→ Extract to read:
[START]
Watched this treasure on Netflix last week. It has the feel of a B-movie of the week or something you'd see on SyFy (but I've not watched SyFy in years so what do I know?) I thought it was quite entertaining despite not being a big budget blockbuster with an all-star cast.

As the above quote from IMDB says, the movie is a different take on "Final Countdown." This time a commercial plane flies through a storm and is taken back to an alternate-reality World War II Europe. I say alternate reality because there are some differences between this era's 1940 and what happened in our history. The German Me262 is in full production and engages this commercial 727 in dogfights.

Unlike "Final Countdown" which, to me, has no plot (the aircraft carrier goes back in time, doesn't do anything, and then comes back to the present), this movie does seem to have a plot and the commercial airliner's excursion through time does have an affect.

Anyone else check out this guilty pleasure?
 
I prefer ships to planes and military hardware to commercial...so, no, and I probably never will see it.

Final Countdown forever!
 
I watched it. If they had a budget it could have been better. The story, I felt, wasn't any less thin than Final Countdown. Final Countdown had some really good action and acting, which is where Flight 42 suffered.
 
Unlike "Final Countdown" which, to me, has no plot (the aircraft carrier goes back in time, doesn't do anything, and then comes back to the present), this movie does seem to have a plot and the commercial airliner's excursion through time does have an affect.
[END]
→ Data excerpts:
[START]
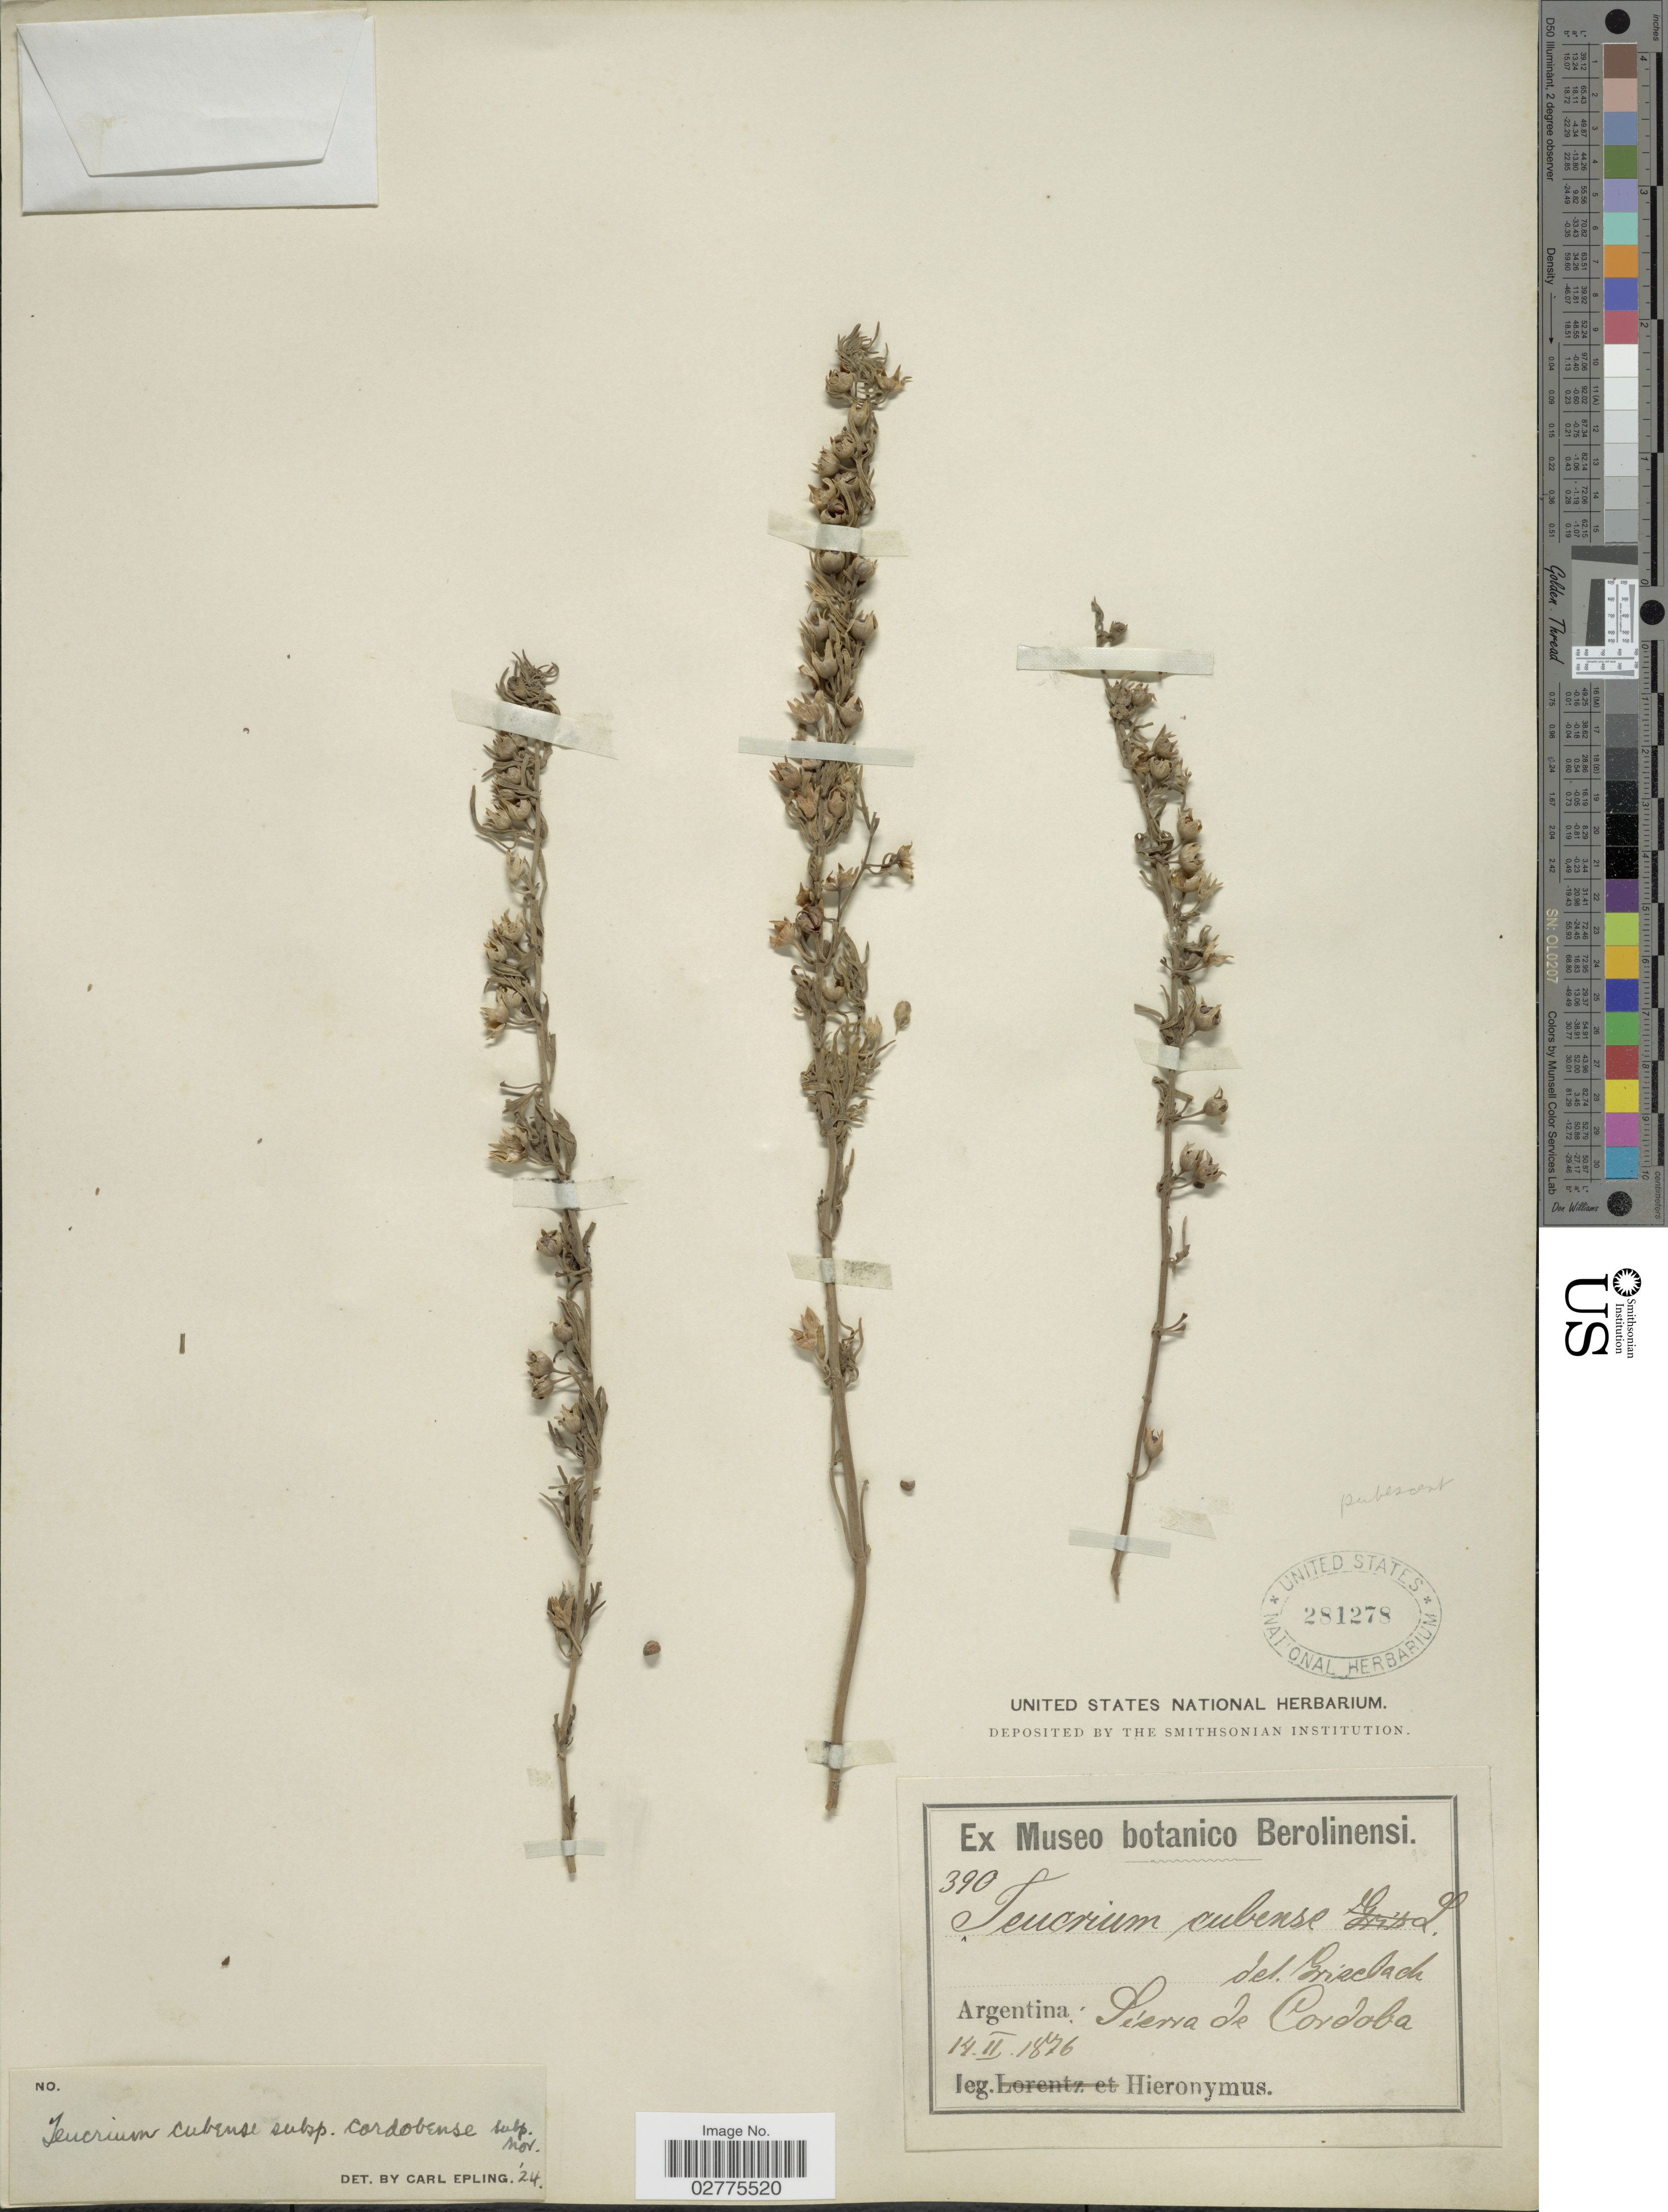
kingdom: Plantae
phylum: Tracheophyta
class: Magnoliopsida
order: Lamiales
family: Lamiaceae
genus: Teucrium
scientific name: Teucrium cubense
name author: Jacq.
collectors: -. Hieronymus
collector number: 390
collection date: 1876-02-14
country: Argentina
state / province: Cordoba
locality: Sierra de Cordoba.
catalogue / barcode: US 281278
[END]
→ Task list:
(a) Decide whether each statement agrees with the forum thread, answering yes or no and quoting the words that decide it: (i) the first poster watched the movie on Netflix; (ii) in the movie, a commercial plane is taken back to World War II Europe; (iii) one poster found the story of Flight 42 less thin than that of Final Countdown.
(b) Repeat word for word the stretch of the forum thread from "Watched this treasure" through "727 in dogfights.".
The entries come from a separate source, not from the forum thread.

→ Answer set:
(a)
(i) Yes: "Watched this treasure on Netflix last week."
(ii) Yes: "This time a commercial plane flies through a storm and is taken back to an alternate-reality World War II Europe."
(iii) No: "The story, I felt, wasn't any less thin than Final Countdown."

(b)
Watched this treasure on Netflix last week. It has the feel of a B-movie of the week or something you'd see on SyFy (but I've not watched SyFy in years so what do I know?) I thought it was quite entertaining despite not being a big budget blockbuster with an all-star cast.

As the above quote from IMDB says, the movie is a different take on "Final Countdown." This time a commercial plane flies through a storm and is taken back to an alternate-reality World War II Europe. I say alternate reality because there are some differences between this era's 1940 and what happened in our history. The German Me262 is in full production and engages this commercial 727 in dogfights.